I wish to create a rectangular panel of led's that are controlled by a home pc to turn on and off individual led's.

I've worked out pretty much what I need to get it all together except for the interface for PC - LED's. I need something that I can write a driver for to address each led on the rectangular array/matrix individually, being able to turn them on and off. This would then allow for further programming to fully control the led's to form visual parrents etc.

For example on a four led display there would be two led's on each row:

What kind of device would allow me to plugin the inputs from the basic pcb (with a matrix of leds setup on it) and then control the switching on/off of the led's via a computer - through maybe something like rs232 or maybe even usb?


New Member
I think the easiest to interface is the parallel port.
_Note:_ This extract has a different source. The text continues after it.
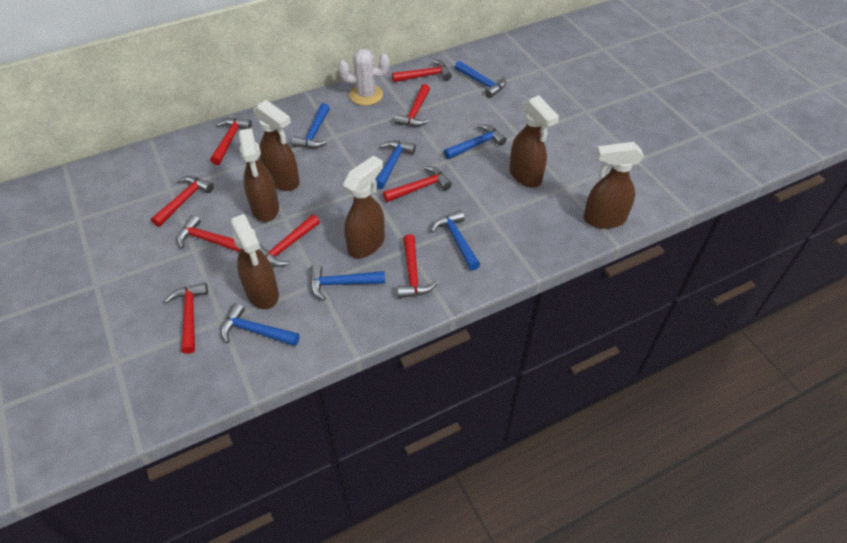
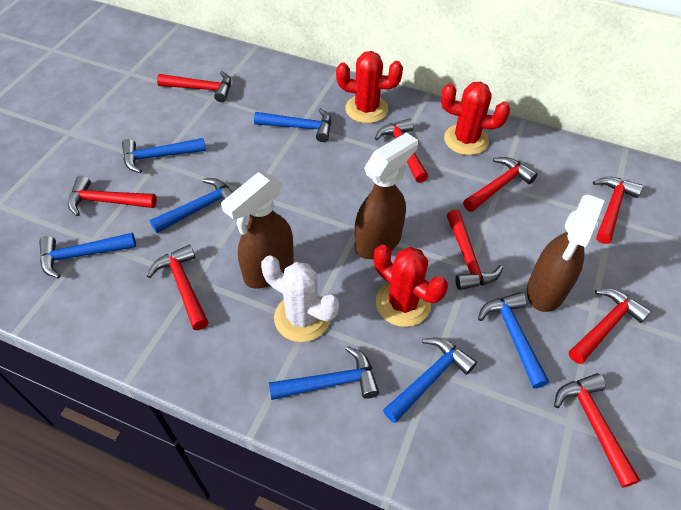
brown spray bottle: [230,214,279,309] [239,128,279,222] [253,100,300,191] [343,156,385,258] [509,95,559,188] [583,142,644,229] = 6 -> [221,172,294,289] [355,132,418,259] [527,194,605,312] = 3
red cactus: none = 0 -> [336,51,403,123] [374,245,448,327] [441,82,510,155] = 3

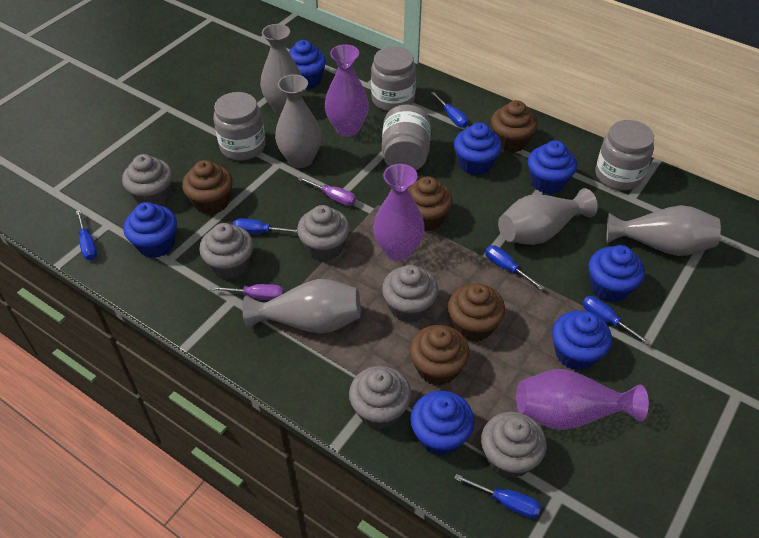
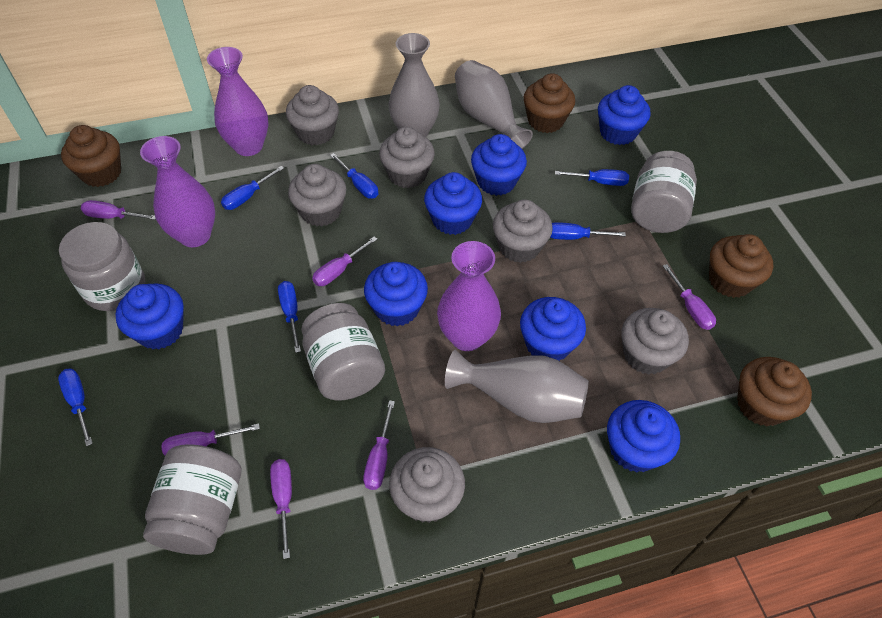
brown cupcake: [182,160,233,215] [408,176,453,231] [410,325,470,386] [448,283,505,342] [491,100,538,152] = 5 -> [61,125,121,187] [523,73,575,133] [709,234,773,298] [737,357,812,426] = 4
grey vase: [242,279,361,334] [260,24,302,114] [275,74,321,168] [498,188,598,245] [607,205,721,256] = 5 -> [388,33,440,137] [445,350,589,423] [455,60,533,149] = 3
purple screwdriver: [210,284,284,300] [298,177,356,206] = 2 -> [81,200,156,220] [161,423,260,455] [270,459,292,559] [312,236,377,286] [363,400,395,490] [663,264,716,330] = 6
And at 8 bits, you could easily set it up to control 2^8 LED's. You just interface then decode the address into LED matrix address.

there are MANY parallel tutorials on the web...epanorama.net (the best!)

good luck,


New Member
LED Matrix - solution

The serial port is easier to read/write from BASIC programs - but a bit slower. I built a circuit based on the 6402 UART (ancient but easy to use), it isn't hard to multiplex up from it's 8 bit output - I have 16 outputs and 8 inputs (intended for rover control).
The beauty of RS232 is that all my computers have a port - even my old Casio pocket computer 8)
Drop us a note (click on PM below) if you want the circuit - several ICs involved :!:


Active Member
I suggest for experimentation purpose use your parallel port (simplest to work). Connect 16 LEDs in 4 x 4 matrix form and you'll have 8 wires to connect to the parallel port. Now connect all these 8 wires to your Data port of LPT ie. Pin No 2 to 9 (D0-D7 in sequence) through 330R resistor in each line. Now to turn on any LED make a partiular column at logic 1 and the particular raw at logic 0. P.S. This 1 and 0 logic will depend how you connected your LEDs i.e. where the anode and cathode are connected.